Macron nomeia Sébastien Lecornu como novo primeiro-ministro francês em meio a impasse orçamentário

Macron nomeia Sébastien Lecornu como novo primeiro-ministro francês em meio a impasse orçamentário
Ananthu C U
09 de set. de 2025, 16:20 PM
  • Macron nomeia Sebastien Lecornu como novo primeiro-ministro para enfrentar o impasse orçamentário da França no parlamento dividido.
  • Lecornu enfrenta uma batalha difícil para aprovar o orçamento de 2026 depois que o plano de corte do déficit de Bayrou foi rejeitado.
  • Apesar da turbulência, a economia da França mostra resiliência, mas o CAC 40 fica atrás dos benchmarks europeus.

O presidente francês, Emmanuel Macron, nomeou o ministro da Defesa, Sebastien Lecornu, como o novo primeiro-ministro do país, tornando-o a quinta pessoa a ocupar o cargo em apenas dois anos.

Lecornu, de 39 anos, tem sido um aliado próximo de Macron e o único ministro a servir continuamente no governo desde a eleição do presidente em 2017.

Ele sucede François Bayrou, que foi deposto depois de não conseguir garantir apoio para suas reformas orçamentárias.

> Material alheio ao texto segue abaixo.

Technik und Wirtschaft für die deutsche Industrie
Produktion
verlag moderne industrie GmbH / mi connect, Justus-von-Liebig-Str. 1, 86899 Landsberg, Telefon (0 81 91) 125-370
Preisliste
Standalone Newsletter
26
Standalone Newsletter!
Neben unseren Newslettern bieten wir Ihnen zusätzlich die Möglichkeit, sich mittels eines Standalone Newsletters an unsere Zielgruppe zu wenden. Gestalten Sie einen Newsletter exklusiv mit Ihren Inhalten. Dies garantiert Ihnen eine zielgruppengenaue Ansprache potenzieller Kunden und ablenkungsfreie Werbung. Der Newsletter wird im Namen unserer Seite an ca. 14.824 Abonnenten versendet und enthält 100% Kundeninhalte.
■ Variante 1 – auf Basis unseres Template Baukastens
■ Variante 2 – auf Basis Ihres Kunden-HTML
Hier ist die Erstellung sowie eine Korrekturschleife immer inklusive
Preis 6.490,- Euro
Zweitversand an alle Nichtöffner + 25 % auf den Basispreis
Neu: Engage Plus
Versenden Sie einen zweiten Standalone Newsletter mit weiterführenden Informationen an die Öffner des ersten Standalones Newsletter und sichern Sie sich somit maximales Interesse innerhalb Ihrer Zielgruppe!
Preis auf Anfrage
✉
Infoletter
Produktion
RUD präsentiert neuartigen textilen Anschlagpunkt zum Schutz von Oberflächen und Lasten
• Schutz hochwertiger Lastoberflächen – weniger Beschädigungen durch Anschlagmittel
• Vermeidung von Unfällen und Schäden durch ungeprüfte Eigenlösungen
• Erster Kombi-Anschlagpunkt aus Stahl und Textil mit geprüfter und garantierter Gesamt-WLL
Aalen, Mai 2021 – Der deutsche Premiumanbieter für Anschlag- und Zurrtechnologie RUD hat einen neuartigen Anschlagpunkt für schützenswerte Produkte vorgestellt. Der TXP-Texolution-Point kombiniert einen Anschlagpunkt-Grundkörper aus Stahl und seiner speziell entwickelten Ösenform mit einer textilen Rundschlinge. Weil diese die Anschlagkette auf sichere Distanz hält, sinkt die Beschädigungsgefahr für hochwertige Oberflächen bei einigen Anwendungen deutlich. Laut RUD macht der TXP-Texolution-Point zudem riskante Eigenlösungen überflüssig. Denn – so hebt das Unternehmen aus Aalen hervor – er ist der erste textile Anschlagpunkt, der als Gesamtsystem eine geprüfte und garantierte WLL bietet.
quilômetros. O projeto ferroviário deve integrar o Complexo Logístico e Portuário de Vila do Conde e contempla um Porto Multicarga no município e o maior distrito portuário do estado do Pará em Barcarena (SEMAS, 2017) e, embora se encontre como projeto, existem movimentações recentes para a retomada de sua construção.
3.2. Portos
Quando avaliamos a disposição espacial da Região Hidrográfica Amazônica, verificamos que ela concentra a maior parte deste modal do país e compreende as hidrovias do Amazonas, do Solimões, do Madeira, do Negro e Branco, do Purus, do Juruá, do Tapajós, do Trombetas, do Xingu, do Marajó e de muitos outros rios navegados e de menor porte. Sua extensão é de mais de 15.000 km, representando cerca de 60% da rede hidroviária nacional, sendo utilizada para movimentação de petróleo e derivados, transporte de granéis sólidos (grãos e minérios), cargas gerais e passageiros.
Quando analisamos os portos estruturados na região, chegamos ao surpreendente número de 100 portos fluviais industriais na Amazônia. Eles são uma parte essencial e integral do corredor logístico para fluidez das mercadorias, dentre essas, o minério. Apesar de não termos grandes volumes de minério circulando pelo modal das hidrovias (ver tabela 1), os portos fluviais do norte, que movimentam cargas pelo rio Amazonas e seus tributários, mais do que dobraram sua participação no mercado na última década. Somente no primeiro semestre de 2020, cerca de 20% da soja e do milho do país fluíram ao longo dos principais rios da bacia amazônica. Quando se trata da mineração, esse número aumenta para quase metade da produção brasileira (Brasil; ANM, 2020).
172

A nomeação de Lecornu ocorre no momento em que Macron enfrenta a difícil tarefa de navegar em um parlamento dividido e aprovar um orçamento para 2026.

O líder francês encarregou seu novo primeiro-ministro de consultar legisladores de todo o espectro político para formar um governo capaz de adotar planos fiscais.

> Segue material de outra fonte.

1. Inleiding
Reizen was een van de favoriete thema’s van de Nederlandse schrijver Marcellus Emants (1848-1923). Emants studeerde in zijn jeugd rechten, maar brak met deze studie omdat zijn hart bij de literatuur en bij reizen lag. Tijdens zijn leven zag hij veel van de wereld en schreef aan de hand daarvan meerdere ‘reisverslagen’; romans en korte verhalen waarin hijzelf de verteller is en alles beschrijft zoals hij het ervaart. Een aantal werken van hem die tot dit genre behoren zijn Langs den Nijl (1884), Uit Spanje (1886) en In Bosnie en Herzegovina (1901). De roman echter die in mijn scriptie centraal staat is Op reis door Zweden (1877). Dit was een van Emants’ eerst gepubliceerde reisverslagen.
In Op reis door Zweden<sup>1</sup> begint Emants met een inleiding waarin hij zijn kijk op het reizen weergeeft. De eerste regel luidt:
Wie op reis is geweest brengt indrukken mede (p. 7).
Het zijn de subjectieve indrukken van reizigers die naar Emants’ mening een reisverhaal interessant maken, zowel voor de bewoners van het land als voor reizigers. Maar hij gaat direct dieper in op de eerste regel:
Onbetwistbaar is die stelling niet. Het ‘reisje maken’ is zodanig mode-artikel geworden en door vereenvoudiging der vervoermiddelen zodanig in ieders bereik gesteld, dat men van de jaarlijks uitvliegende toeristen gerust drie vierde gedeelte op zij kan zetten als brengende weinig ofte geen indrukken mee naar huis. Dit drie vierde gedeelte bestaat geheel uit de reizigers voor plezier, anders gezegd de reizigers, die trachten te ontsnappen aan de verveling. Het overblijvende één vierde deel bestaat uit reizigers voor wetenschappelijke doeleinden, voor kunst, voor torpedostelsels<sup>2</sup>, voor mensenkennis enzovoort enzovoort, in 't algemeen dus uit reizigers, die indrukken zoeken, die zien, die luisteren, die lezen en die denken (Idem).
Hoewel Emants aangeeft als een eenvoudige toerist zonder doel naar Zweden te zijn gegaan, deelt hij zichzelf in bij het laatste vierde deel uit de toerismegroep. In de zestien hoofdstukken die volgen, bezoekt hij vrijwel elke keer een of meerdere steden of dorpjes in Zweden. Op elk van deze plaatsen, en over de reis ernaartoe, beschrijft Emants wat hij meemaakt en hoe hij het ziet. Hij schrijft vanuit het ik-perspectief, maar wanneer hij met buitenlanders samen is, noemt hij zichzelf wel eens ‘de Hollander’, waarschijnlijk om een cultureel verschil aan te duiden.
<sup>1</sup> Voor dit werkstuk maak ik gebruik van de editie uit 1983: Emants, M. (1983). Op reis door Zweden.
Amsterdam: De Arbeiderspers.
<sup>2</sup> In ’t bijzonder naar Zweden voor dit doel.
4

Desafios orçamentais e resistência política

O orçamento da França para 2026 será o primeiro grande teste para Lecornu, que deve evitar os erros que custaram a seus antecessores suas posições.

O plano de Bayrou de reduzir o déficit para 4,6% da produção econômica até 2026 - abaixo dos 5,4% esperados este ano - foi recebido com forte oposição e acabou levando à sua demissão.

O novo primeiro-ministro deve garantir o apoio ou a aprovação tácita de partidos rivais, um esforço complicado por profundas divisões no Parlamento.

O bloco centrista de Macron enfrenta forte resistência tanto da extrema direita quanto da esquerda, que mostraram pouca disposição para fazer concessões.

Gesine Weber, analista do German Marshall Fund em Paris, observou que "independentemente de quem for nomeado, será extremamente complicado", apontando para as lutas do ano passado, quando partidos rivais bloquearam reformas semelhantes.

O líder do Rally Nacional, Jordan Bardella, rapidamente rejeitou a nomeação de Lecornu, acusando Macron de reciclar políticas antigas.

"Como alguém leal ao presidente pode romper com suas políticas dos últimos oito anos?" Bardella perguntou, sinalizando a resistência que Lecornu provavelmente enfrentará.

Perspectivas econômicas e impacto no mercado

Apesar da turbulência política, a economia da França demonstrou resiliência.

Dados recentes mostram que a manufatura se recupera de uma queda prolongada e o crescimento do segundo trimestre superou as expectativas.

No entanto, a incerteza aumentou entre os líderes empresariais, com uma pesquisa do Banco da França indicando níveis de confiança comparáveis aos observados quando Macron dissolveu o parlamento no ano passado.

A crise política pesou sobre os mercados franceses.

O índice CAC 40 caiu 3,2% no ano passado, com desempenho inferior ao índice Stoxx Europe 600, que ganhou 5,5%, e ao índice DAX da Alemanha, que subiu 25% excluindo dividendos.

As empresas no coração do CAC 40, como LVMH, Airbus e L'Oréal, permanecem sob pressão à medida que os investidores monitoram os desenvolvimentos.

O histórico de Lecornu como ministro da Defesa e seus laços com figuras de extrema direita, incluindo Marine Le Pen, podem fornecer a ele alguma vantagem nas negociações.

Seu histórico de apoio à expansão militar e a posição de Macron sobre a Ucrânia também podem moldar sua estratégia política mais ampla.

Ainda assim, os líderes da oposição deixaram claro que qualquer governo que continue com as políticas de Macron enfrentará desafios imediatos.

As próximas semanas determinarão se Lecornu pode estabilizar o ambiente político fraturado da França e garantir um orçamento que equilibre a responsabilidade fiscal com a viabilidade política.

Não fazer isso corre o risco de novos pedidos de eleições antecipadas, prolongando a incerteza para a segunda maior economia da Europa.